The original complaint charged negligence in general terms. Plaintiff alleged generally the acts performed by defendants in the course of their work, namely, the adjustment of the heater to the head, the use and manipulation of the heater, and the failure to protect plaintiff sufficiently against contact therewith. These acts constituted the entire operation undertaken by defendants in which plaintiff might have received her injuries, and they were all charged to have been done in a negligent manner. Under the original complaint, plaintiff was entitled to describe, as she did in her testimony, the acts of the defendants in the course of their work. She was not required under these allegations, nor did she undertake to attribute the injury to any specific act of either defendant; nor did she attempt to explain how it occurred. Both the complaint and the testimony of plaintiff clearly show that she did not know, or claim to know, the particulars in which defendants acted negligently, whether in the placing of the heater upon her head, its use or manipulation, or the inadequate protection provided against injury from burns.

[2] Where specific acts of negligence are alleged, plaintiff is entitled to the benefit of the res ipsa loquitur doctrine if the acts proved are such as to raise a presumption of negligence. (Lippert v. Pacific Sugar Corp., 33 Cal. App. 198 [164 P. 810]; Atkinson v. United Railroads of San Francisco, 71 Cal. App. 82 [234 P. 863].)
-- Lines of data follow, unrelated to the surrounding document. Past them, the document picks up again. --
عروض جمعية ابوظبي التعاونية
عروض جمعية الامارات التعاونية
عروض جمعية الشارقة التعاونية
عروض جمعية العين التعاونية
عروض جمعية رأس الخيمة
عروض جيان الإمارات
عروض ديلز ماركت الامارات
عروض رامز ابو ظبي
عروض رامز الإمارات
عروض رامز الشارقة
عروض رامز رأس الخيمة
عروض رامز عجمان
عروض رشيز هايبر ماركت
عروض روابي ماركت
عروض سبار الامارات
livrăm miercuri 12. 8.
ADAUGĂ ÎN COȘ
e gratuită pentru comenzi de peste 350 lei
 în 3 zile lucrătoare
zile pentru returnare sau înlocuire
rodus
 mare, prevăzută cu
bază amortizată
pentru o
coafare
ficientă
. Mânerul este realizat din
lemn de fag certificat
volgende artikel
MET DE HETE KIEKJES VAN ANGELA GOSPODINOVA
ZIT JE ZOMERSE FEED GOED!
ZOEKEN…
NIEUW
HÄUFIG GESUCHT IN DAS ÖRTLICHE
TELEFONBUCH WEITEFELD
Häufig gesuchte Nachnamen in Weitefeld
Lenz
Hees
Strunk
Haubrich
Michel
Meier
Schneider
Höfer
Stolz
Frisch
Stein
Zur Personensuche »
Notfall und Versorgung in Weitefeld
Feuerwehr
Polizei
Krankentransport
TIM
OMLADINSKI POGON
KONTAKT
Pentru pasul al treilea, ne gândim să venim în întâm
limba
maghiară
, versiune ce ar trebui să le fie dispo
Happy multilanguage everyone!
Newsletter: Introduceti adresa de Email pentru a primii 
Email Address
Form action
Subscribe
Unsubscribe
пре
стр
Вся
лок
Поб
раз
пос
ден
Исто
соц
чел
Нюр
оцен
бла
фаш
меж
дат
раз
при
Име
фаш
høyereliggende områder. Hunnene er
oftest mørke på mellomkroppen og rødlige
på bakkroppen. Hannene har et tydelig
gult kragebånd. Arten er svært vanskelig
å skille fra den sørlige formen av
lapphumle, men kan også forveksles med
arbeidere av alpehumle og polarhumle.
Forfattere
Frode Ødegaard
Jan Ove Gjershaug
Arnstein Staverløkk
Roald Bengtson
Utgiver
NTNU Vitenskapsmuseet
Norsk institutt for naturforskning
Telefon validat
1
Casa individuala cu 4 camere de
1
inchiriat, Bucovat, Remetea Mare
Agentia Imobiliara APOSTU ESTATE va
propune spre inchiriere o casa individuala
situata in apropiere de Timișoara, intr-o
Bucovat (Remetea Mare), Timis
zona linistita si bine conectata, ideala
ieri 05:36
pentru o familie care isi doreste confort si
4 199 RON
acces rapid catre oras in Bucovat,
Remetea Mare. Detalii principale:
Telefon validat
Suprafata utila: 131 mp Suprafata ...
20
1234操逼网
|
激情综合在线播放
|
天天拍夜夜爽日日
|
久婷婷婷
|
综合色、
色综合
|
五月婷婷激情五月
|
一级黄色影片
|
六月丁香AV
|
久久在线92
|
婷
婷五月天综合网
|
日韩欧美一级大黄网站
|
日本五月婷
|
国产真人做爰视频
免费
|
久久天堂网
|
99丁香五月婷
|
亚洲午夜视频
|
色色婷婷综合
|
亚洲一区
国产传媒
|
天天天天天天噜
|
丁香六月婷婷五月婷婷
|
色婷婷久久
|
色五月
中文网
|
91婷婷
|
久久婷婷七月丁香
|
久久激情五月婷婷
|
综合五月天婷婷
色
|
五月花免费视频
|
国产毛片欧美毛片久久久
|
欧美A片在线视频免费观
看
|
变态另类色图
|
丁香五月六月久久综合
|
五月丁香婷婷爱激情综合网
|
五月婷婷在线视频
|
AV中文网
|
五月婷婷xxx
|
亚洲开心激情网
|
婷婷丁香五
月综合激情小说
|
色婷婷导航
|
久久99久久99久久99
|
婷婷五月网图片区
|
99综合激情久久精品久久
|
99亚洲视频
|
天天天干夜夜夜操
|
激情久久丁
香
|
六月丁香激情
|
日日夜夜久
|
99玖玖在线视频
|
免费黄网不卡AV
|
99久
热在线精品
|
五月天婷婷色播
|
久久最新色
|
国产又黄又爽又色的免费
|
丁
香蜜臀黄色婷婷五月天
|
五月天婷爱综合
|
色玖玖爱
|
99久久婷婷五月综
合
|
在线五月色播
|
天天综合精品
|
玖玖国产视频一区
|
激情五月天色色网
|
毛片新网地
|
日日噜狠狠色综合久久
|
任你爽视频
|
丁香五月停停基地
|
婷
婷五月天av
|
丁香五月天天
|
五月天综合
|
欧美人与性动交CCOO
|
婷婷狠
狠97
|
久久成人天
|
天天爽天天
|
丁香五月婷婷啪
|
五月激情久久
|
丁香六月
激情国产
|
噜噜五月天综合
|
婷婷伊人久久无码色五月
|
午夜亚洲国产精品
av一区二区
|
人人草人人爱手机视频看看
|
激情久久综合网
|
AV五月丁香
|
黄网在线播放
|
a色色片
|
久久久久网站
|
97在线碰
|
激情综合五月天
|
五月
[3] Plaintiff was allowed to amend her complaint by alleging negligence in somewhat more general language. The original complaint undoubtedly was sufficient without amendment, to allow the introduction of plaintiff's evidence from which a presumption of negligence necessarily arose. Had this not been the case, the amendment of the complaint was properly allowed and would have answered the objections made to the sufficiency of the evidence received under [4 Cal. App. 2d 326] the original complaint. No prejudice to the defendants is claimed by reason of the allowance of the amendment. They went to trial fully advised of the charge that each and all of their several acts were negligently done and had ample opportunity to prove the contrary.

[4] It is a case in which the application of the res ipsa loquitur doctrine is eminently just and proper. The devices used in the process were under the exclusive control of the defendants. The injury was one which in the natural course of things would not have occurred had defendants used due care, and plaintiff was therefore entitled to recover, unless the defendants offered a satisfactory explanation to overcome the presumptive evidence of their negligence. This they failed to do. Their testimony, in effect, was that their work was done so carefully that it would have been impossible for plaintiff to have sustained the injury claimed. No attempt was made, however, to account for the fact that when the operation was finished plaintiff was suffering from a severe burn. The attempted explanations of defendants were not satisfactory to the trial court, and the finding of negligence is amply supported by the evidence.

The pleadings and evidence are sufficient to support the findings and judgment, and it is therefore affirmed.

Houser, Acting P. J., and York, J., concurred.